Naturally, I could have got together with friends to watch the programme, but there wouldn't have been space for the right-wing friend of a friend who challenged my preconceptions when we both commented on the same statement. Nor could I have invited the person in Bradford who had such insightful views about another friend's comment. Real life is where friends are just like you, and confirm all of your prejudices. Facebook is where "friends" contradict and astound you.

FB has other social functions, too. Just ask the freelancer who begged his extended network for a job – and one of them had just the thing. Or the new mother who posted: "I'm not coping" and was showered with practical and emotional support. Even tragic insomniacs can find solace there in Scrabble with someone in a different time zone. With Facebook, you're not alone; and if you'd like to be, you can turn it off.

There are drawbacks to an FB addiction. Switching on the "chat" function is like being at a party, where the person you want to flirt with is ignoring you. Anyone with a tendency to read things into things (English graduates; people who write for a living; people who get drunk on weeknights...) finds it a torment. You're so vain, you probably think this status update is about you. And if it's not, why not?

Here, again, lies the beauty. FB addicts are so busy overthinking our friends' cryptic status updates that we don't have any energy left for hating people. Gays, girls, people in funny headgear – you're safe around us.

Come on, Sean. Give the rest of us a chance

In some circles, the fantasy dinner-party guest list, as a topic of conversation, is second only to counting the number of people they'd have to get through before they'd ever have you on Desert Island Discs and wondering whether Kirsty would then let you have Radio 4 as your luxury item. But when journalists get together, the "person I would most like to interview" daydream takes on a tantalising frisson of reality. That's why all journalists now hate Sean Penn.

The actor is reported to be on his way to Cuba, on a break from his Hollywood career, to interview Fidel Castro for Vanity Fair.
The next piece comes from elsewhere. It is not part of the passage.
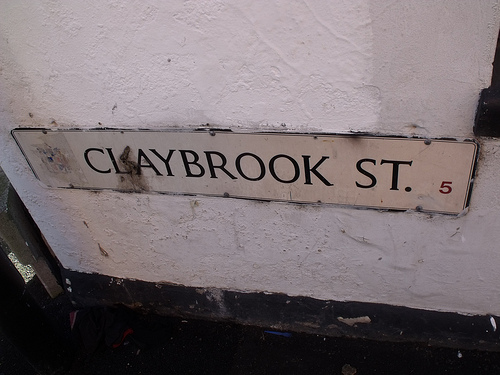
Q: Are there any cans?
A: No, there are no cans.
Fidel Castro, that is, whom no Western journalist has seen for years. "Why does someone like Penn think he can do this job, which isn't his job?" sniffed a pissed-off journalistic rival at the New Yorker. There's only one consolation: at least Sean Penn has never been on Desert Island Discs. That would be just too much.
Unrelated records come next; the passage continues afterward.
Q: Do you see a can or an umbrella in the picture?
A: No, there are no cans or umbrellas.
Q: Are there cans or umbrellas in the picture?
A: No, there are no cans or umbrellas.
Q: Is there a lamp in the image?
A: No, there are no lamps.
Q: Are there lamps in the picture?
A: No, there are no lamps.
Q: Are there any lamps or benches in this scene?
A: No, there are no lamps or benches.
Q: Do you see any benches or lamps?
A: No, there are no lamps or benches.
MPs' laments are starting to wear a bit thin

In the language of politics, the trick is to happen upon a form of words with which no right-thinking person could disagree and then use it as a façade for a completely unrelated piece of nonsense or corruption. We must support hard-working families (©Gordon Brown). It's all the Government's fault (©The Conservative Party). Free sweets for anyone who elects me Mayor! (©Boris Johnson).

In which case, I am fighting for family values and every hard-working person's right to a work-life balance, and that's why I have decided to employ all my family and friends in my office at The Independent. My friend Chris will put in long hours as my stylist. My mum will be a world-class PA, Spanish correspondent and conflict resolution manager. I have a young niece who is very handy with a stapler. And clearly I am so terribly, desperately overworked (sob!) that otherwise I should barely see these people, so you'll understand why you, the reader, ought to pay their wages.

Unfortunately, though, I work in the private sector, in an industry in which it is, if not unheard of, at least regarded as an embarrassing anomaly that some people can give a cushy job without interview or any apparent qualifications to a person who just happens to be their partner or child. MPs may not have noticed this, but there is a recession on; we are all working long hours, if we are working at all. So, for regular hard-working families who have to conform to normal rules of employment, their "poor me" rhetoric is wearing a bit thin.